YOUR OBJECTIVE —
Transcribe all records exactly; omit pictures.

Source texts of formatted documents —
● ● ● ● ●

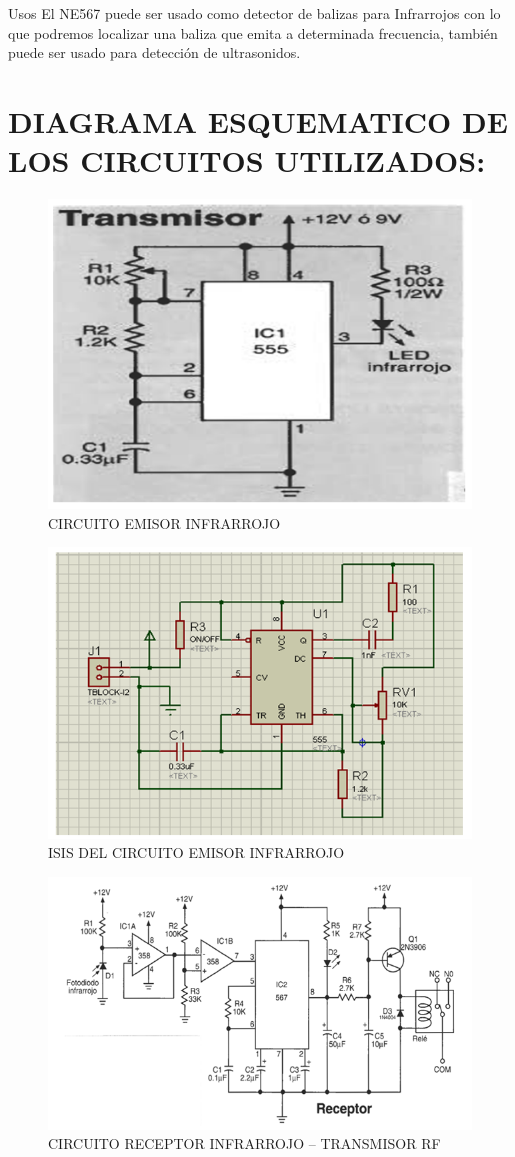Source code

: \documentclass[a4paper,11pt]{article}
\begin{document}
Usos
El NE567 puede ser usado como detector de balizas para Infrarrojos con lo que podremos localizar una baliza que emita a determinada frecuencia, también puede ser usado para detección de ultrasonidos.

\newpage
\section{DIAGRAMA ESQUEMATICO DE LOS CIRCUITOS UTILIZADOS:}

	\begin{figure}[h]
		\caption{CIRCUITO EMISOR INFRARROJO}
		\centering
		\includegraphics[width=0.5\linewidth]{./10}
	\end{figure}

	\begin{figure}[h]
		\caption{ISIS DEL CIRCUITO EMISOR INFRARROJO}
		\centering
		\includegraphics[width=0.6\linewidth]{./11}
	\end{figure}

	\begin{figure}[h]
		\caption{CIRCUITO RECEPTOR INFRARROJO – TRANSMISOR RF}
		\centering
		\includegraphics[width=0.6\linewidth]{./12}
	\end{figure}
	
\end{document}

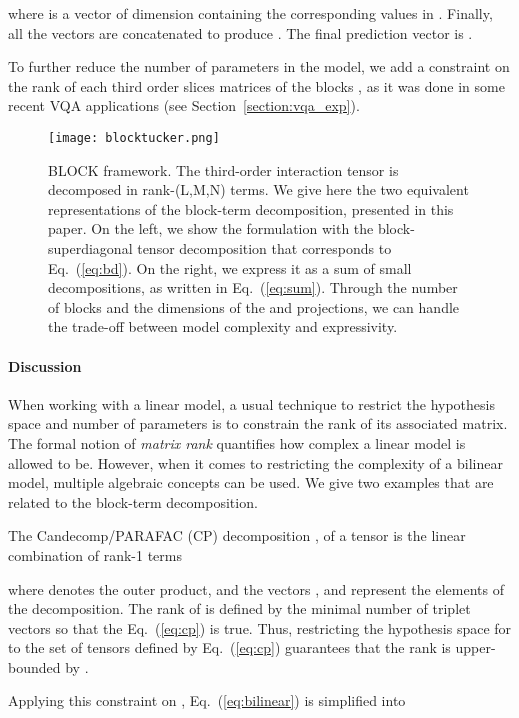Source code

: \documentclass[letterpaper]{article} \usepackage{aaai19}  \usepackage{times}  \usepackage{helvet}  \usepackage{courier}  \usepackage{url}  \usepackage{graphicx}  \usepackage{booktabs}       \usepackage{comment}
\begin{document}
where  is a vector of dimension  containing the corresponding values in .
Finally, all the  vectors are concatenated to produce . The final prediction vector is . 

To further reduce the number of parameters in the model, we add a constraint on the rank of each third order slices matrices of the blocks , as it was done in some recent VQA applications (see Section~\ref{section:vqa_exp}).

\begin{figure}
 \texttt{[image: blocktucker.png]}
 \caption{\label{fig:blocktucker}
 BLOCK framework. The third-order interaction tensor is decomposed in  rank-(L,M,N) terms. We give here the two equivalent representations of the block-term decomposition, presented in this paper. On the left, we show the formulation with the block-superdiagonal tensor decomposition that corresponds to Eq.~(\ref{eq:bd}). On the right, we express it as a sum of small decompositions, as written in Eq.~(\ref{eq:sum}). Through the  number of blocks and the dimensions of the  and  projections, we can handle the trade-off between model complexity and expressivity.}
\end{figure}

\paragraph{Discussion}
When working with a linear model, a usual technique to restrict the hypothesis space and number of parameters is to constrain the rank of its associated matrix. The formal notion of \textit{matrix rank} quantifies how complex a linear model is allowed to be. However, when it comes to restricting the complexity of a bilinear model, multiple algebraic concepts can be used. We give two examples that are related to the block-term decomposition.


The Candecomp/PARAFAC (CP) decomposition \cite{Carroll1970}, \cite{Harshman2001FoundationsOT} of a tensor  is the linear combination of rank-1 terms 

where  denotes the outer product, and the vectors ,  and  represent the elements of the decomposition. The rank of  is defined by the minimal number  of triplet vectors so that the Eq.~(\ref{eq:cp}) is true.
Thus, restricting the hypothesis space for  to the set of tensors defined by Eq.~(\ref{eq:cp}) guarantees that the rank is upper-bounded by . 

Applying this constraint on , Eq.~(\ref{eq:bilinear}) is simplified into
\end{document}
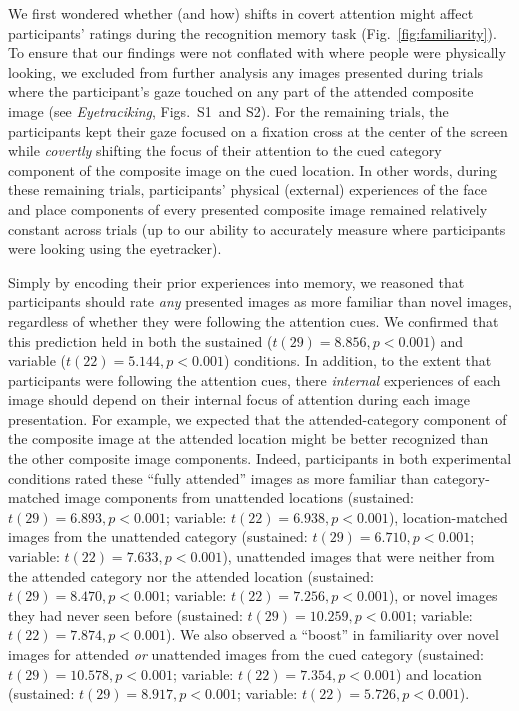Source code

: \documentclass[english]{article}
\newcommand{\gazeLocations}{S1}
\newcommand{\excludedTrials}{S2}
\begin{document}
We first wondered whether (and how) shifts in covert attention might affect
participants' ratings during the recognition memory task
(Fig.~\ref{fig:familiarity}). To ensure that our findings were not conflated
with where people were physically looking, we excluded from further analysis
any images presented during trials where the participant's gaze touched on any
part of the attended composite image (see \textit{Eyetraciking},
Figs.~\gazeLocations~and \excludedTrials). For the remaining trials, the
participants kept their gaze focused on a fixation cross at the center of the
screen while \textit{covertly} shifting the focus of their attention to the
cued category component of the composite image on the cued location. In other
words, during these remaining trials, participants' physical (external)
experiences of the face and place components of every presented composite image
remained relatively constant across trials (up to our ability to accurately
measure where participants were looking using the eyetracker). 

Simply by encoding their prior experiences into memory, we reasoned that
participants should rate \textit{any} presented images as more familiar than
novel images, regardless of whether they were following the attention cues. We
confirmed that this prediction held in both the sustained ($t(29) = 8.856, p <
0.001$) and variable ($t(22) = 5.144, p < 0.001$) conditions. In addition, to
the extent that participants were following the attention cues, there
\textit{internal} experiences of each image should depend on their internal
focus of attention during each image presentation. For example, we expected
that the attended-category component of the composite image at the attended
location might be better recognized than the other composite image components.
Indeed, participants in both experimental conditions rated these ``fully
attended'' images as more familiar than category-matched image components from
unattended locations (sustained: $t(29) = 6.893, p < 0.001$; variable: $t(22) =
6.938, p < 0.001$), location-matched images from the unattended category
(sustained: $t(29) = 6.710, p < 0.001$; variable: $t(22) = 7.633, p < 0.001$),
unattended images that were neither from the attended category nor the attended
location (sustained: $t(29) = 8.470, p < 0.001$; variable: $t(22) = 7.256, p <
0.001$), or novel images they had never seen before (sustained: $t(29) =
10.259, p < 0.001$; variable: $t(22) = 7.874, p < 0.001$). We also observed a
``boost'' in familiarity over novel images for attended \textit{or} unattended
images from the cued category (sustained: $t(29) = 10.578, p < 0.001$;
variable: $t(22) = 7.354, p < 0.001$) and location (sustained: $t(29) = 8.917,
p < 0.001$; variable: $t(22) = 5.726, p < 0.001$).
\end{document}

● ● ● ● ●

EXERCISE ANSWER —
Source code

: \documentclass[a4paper,11pt]{article}
\begin{document}
Usos
El NE567 puede ser usado como detector de balizas para Infrarrojos con lo que podremos localizar una baliza que emita a determinada frecuencia, también puede ser usado para detección de ultrasonidos.

\newpage
\section{DIAGRAMA ESQUEMATICO DE LOS CIRCUITOS UTILIZADOS:}

	\begin{figure}[h]
		\caption{CIRCUITO EMISOR INFRARROJO}
		\centering
		\includegraphics[width=0.5\linewidth]{./10}
	\end{figure}

	\begin{figure}[h]
		\caption{ISIS DEL CIRCUITO EMISOR INFRARROJO}
		\centering
		\includegraphics[width=0.6\linewidth]{./11}
	\end{figure}

	\begin{figure}[h]
		\caption{CIRCUITO RECEPTOR INFRARROJO – TRANSMISOR RF}
		\centering
		\includegraphics[width=0.6\linewidth]{./12}
	\end{figure}
	
\end{document}

Source code

: \documentclass[letterpaper]{article} \usepackage{aaai19}  \usepackage{times}  \usepackage{helvet}  \usepackage{courier}  \usepackage{url}  \usepackage{graphicx}  \usepackage{booktabs}       \usepackage{comment}
\begin{document}
where  is a vector of dimension  containing the corresponding values in .
Finally, all the  vectors are concatenated to produce . The final prediction vector is . 

To further reduce the number of parameters in the model, we add a constraint on the rank of each third order slices matrices of the blocks , as it was done in some recent VQA applications (see Section~\ref{section:vqa_exp}).

\begin{figure}
 \texttt{[image: blocktucker.png]}
 \caption{\label{fig:blocktucker}
 BLOCK framework. The third-order interaction tensor is decomposed in  rank-(L,M,N) terms. We give here the two equivalent representations of the block-term decomposition, presented in this paper. On the left, we show the formulation with the block-superdiagonal tensor decomposition that corresponds to Eq.~(\ref{eq:bd}). On the right, we express it as a sum of small decompositions, as written in Eq.~(\ref{eq:sum}). Through the  number of blocks and the dimensions of the  and  projections, we can handle the trade-off between model complexity and expressivity.}
\end{figure}

\paragraph{Discussion}
When working with a linear model, a usual technique to restrict the hypothesis space and number of parameters is to constrain the rank of its associated matrix. The formal notion of \textit{matrix rank} quantifies how complex a linear model is allowed to be. However, when it comes to restricting the complexity of a bilinear model, multiple algebraic concepts can be used. We give two examples that are related to the block-term decomposition.


The Candecomp/PARAFAC (CP) decomposition \cite{Carroll1970}, \cite{Harshman2001FoundationsOT} of a tensor  is the linear combination of rank-1 terms 

where  denotes the outer product, and the vectors ,  and  represent the elements of the decomposition. The rank of  is defined by the minimal number  of triplet vectors so that the Eq.~(\ref{eq:cp}) is true.
Thus, restricting the hypothesis space for  to the set of tensors defined by Eq.~(\ref{eq:cp}) guarantees that the rank is upper-bounded by . 

Applying this constraint on , Eq.~(\ref{eq:bilinear}) is simplified into
\end{document}
Source code

: \documentclass[english]{article}
\newcommand{\gazeLocations}{S1}
\newcommand{\excludedTrials}{S2}
\begin{document}
We first wondered whether (and how) shifts in covert attention might affect
participants' ratings during the recognition memory task
(Fig.~\ref{fig:familiarity}). To ensure that our findings were not conflated
with where people were physically looking, we excluded from further analysis
any images presented during trials where the participant's gaze touched on any
part of the attended composite image (see \textit{Eyetraciking},
Figs.~\gazeLocations~and \excludedTrials). For the remaining trials, the
participants kept their gaze focused on a fixation cross at the center of the
screen while \textit{covertly} shifting the focus of their attention to the
cued category component of the composite image on the cued location. In other
words, during these remaining trials, participants' physical (external)
experiences of the face and place components of every presented composite image
remained relatively constant across trials (up to our ability to accurately
measure where participants were looking using the eyetracker). 

Simply by encoding their prior experiences into memory, we reasoned that
participants should rate \textit{any} presented images as more familiar than
novel images, regardless of whether they were following the attention cues. We
confirmed that this prediction held in both the sustained ($t(29) = 8.856, p <
0.001$) and variable ($t(22) = 5.144, p < 0.001$) conditions. In addition, to
the extent that participants were following the attention cues, there
\textit{internal} experiences of each image should depend on their internal
focus of attention during each image presentation. For example, we expected
that the attended-category component of the composite image at the attended
location might be better recognized than the other composite image components.
Indeed, participants in both experimental conditions rated these ``fully
attended'' images as more familiar than category-matched image components from
unattended locations (sustained: $t(29) = 6.893, p < 0.001$; variable: $t(22) =
6.938, p < 0.001$), location-matched images from the unattended category
(sustained: $t(29) = 6.710, p < 0.001$; variable: $t(22) = 7.633, p < 0.001$),
unattended images that were neither from the attended category nor the attended
location (sustained: $t(29) = 8.470, p < 0.001$; variable: $t(22) = 7.256, p <
0.001$), or novel images they had never seen before (sustained: $t(29) =
10.259, p < 0.001$; variable: $t(22) = 7.874, p < 0.001$). We also observed a
``boost'' in familiarity over novel images for attended \textit{or} unattended
images from the cued category (sustained: $t(29) = 10.578, p < 0.001$;
variable: $t(22) = 7.354, p < 0.001$) and location (sustained: $t(29) = 8.917,
p < 0.001$; variable: $t(22) = 5.726, p < 0.001$).
\end{document}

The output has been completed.